I got connectors from https://cloud.google.com/hadoop/datastore-connector
But I'm trying to add the datastore-connector
(and bigquery-connector
too) as a dependency in the pom... I don't know if it this is possible. I could not find the right artifact and groupId.
Is there some maven repository that contain the datastore-connector
?
Furthermore, I am looking for the source of datastore-connector
, but I didn't find it. By the notes in the CHANGES.txt
, it seems to be coming from:
https://github.com/GoogleCloudPlatform/bigdata-interop
The source should be in the package com.google.cloud.hadoop.io.datastore
(src/main/***/com/google/cloud/hadoop/io/datastore/
) but it's not there.
In fact, the source of bigquery-connector
appears to be on GitHub along with its pom, but is the source of datastore-connector
available?
What David says in the other answer is correct. To elaborate more, the connector under the hood uses the Protocol Buffers SDK, and uses, for example, the QuerySplitter to define splits. In the near future, we will be posting more information to gcp-hadoop-announce with further guidance regarding the future of the Datastore connector for Hadoop.

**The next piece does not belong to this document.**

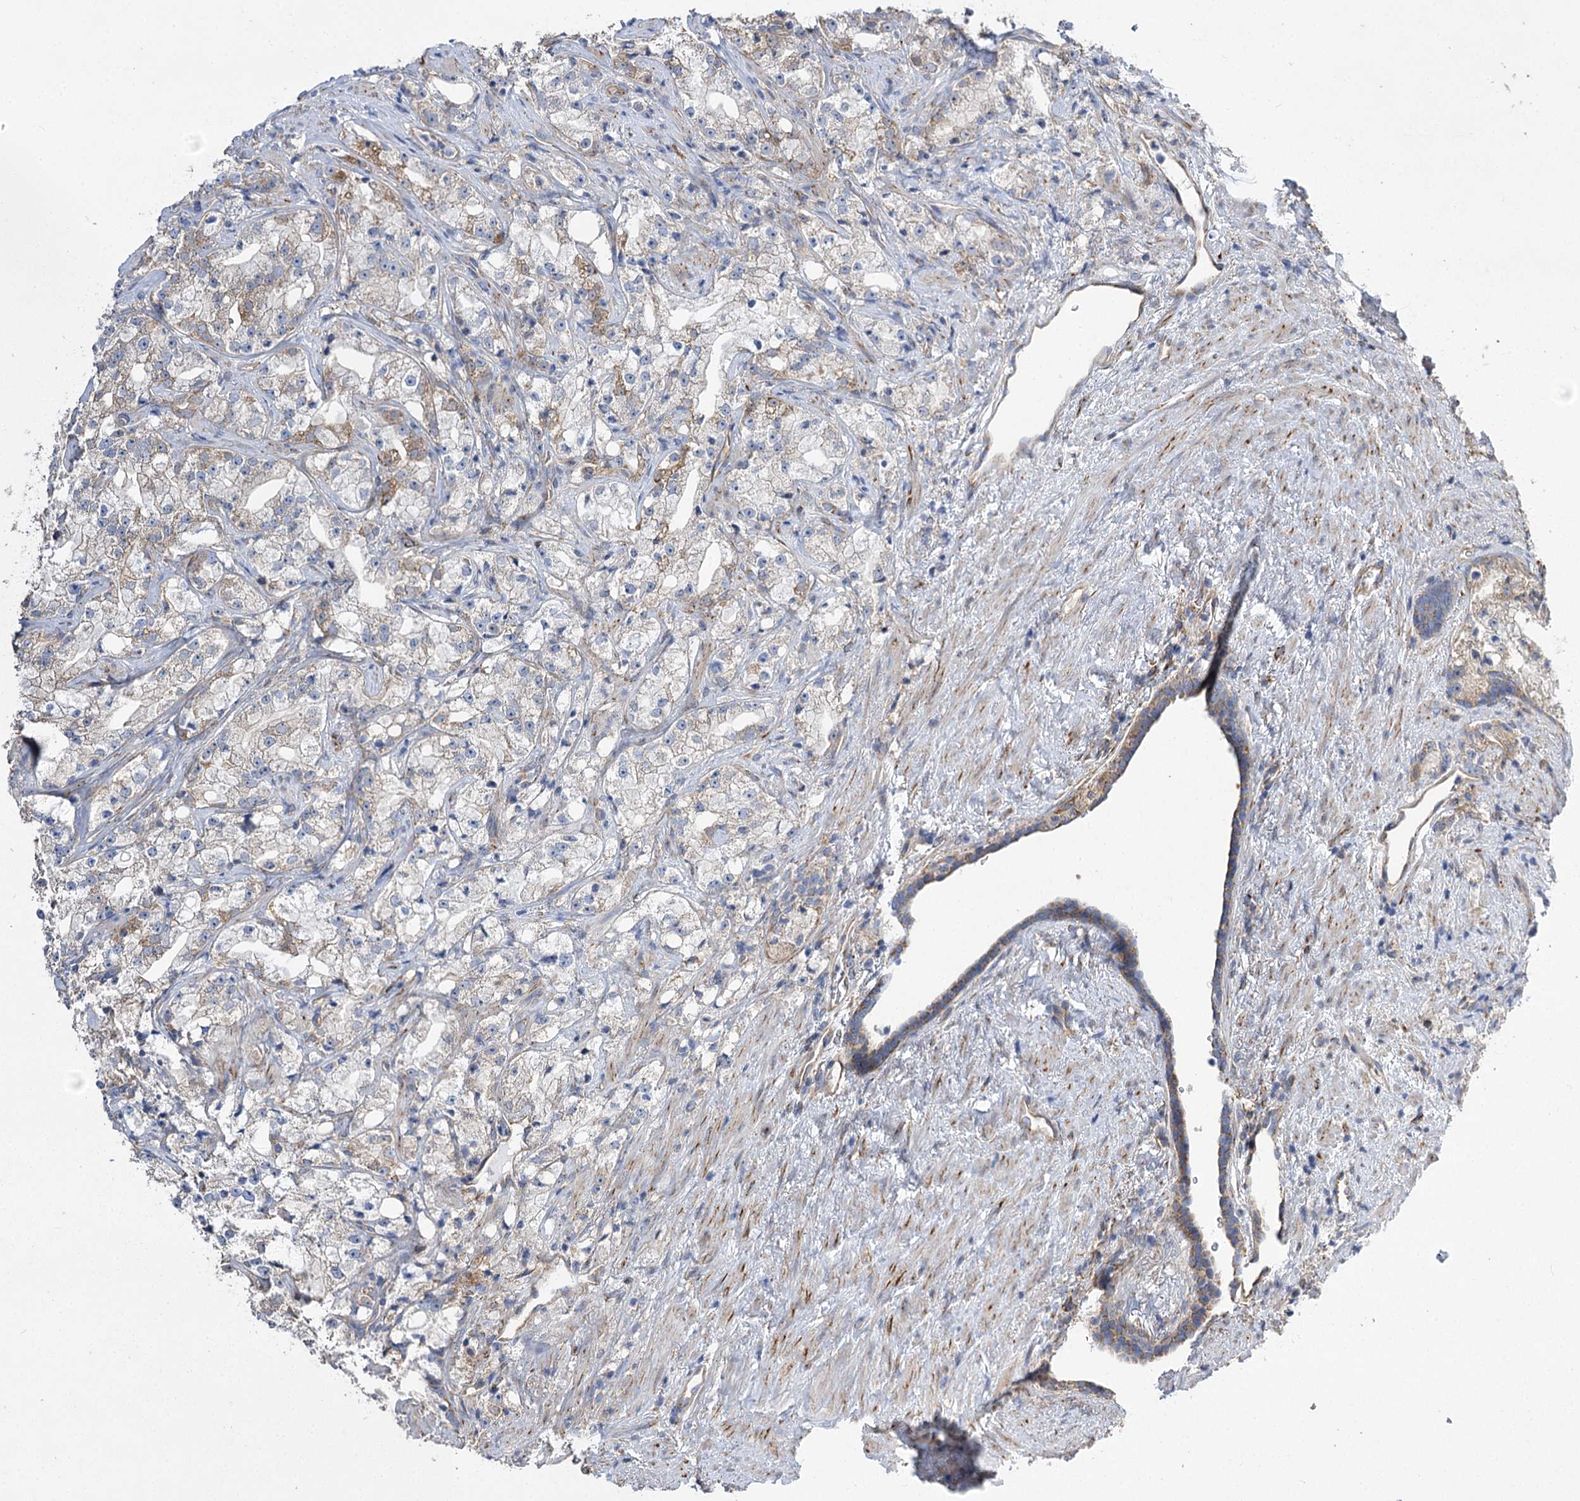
{"staining": {"intensity": "moderate", "quantity": "25%-75%", "location": "cytoplasmic/membranous"}, "tissue": "prostate cancer", "cell_type": "Tumor cells", "image_type": "cancer", "snomed": [{"axis": "morphology", "description": "Adenocarcinoma, High grade"}, {"axis": "topography", "description": "Prostate"}], "caption": "About 25%-75% of tumor cells in prostate cancer (high-grade adenocarcinoma) exhibit moderate cytoplasmic/membranous protein expression as visualized by brown immunohistochemical staining.", "gene": "RMDN2", "patient": {"sex": "male", "age": 64}}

You may want to familiarize yourself with other Datastore features that may suit your purposes better, including Datastore backup to GCS, and this codelab walking through an AppEngine-friendly approach to extracting data from Datastore and loading it into BigQuery for analysis. You may notice at the top of that page an announcement of trusted-tester availability for direct backend loading of Datastore backups into BigQuery.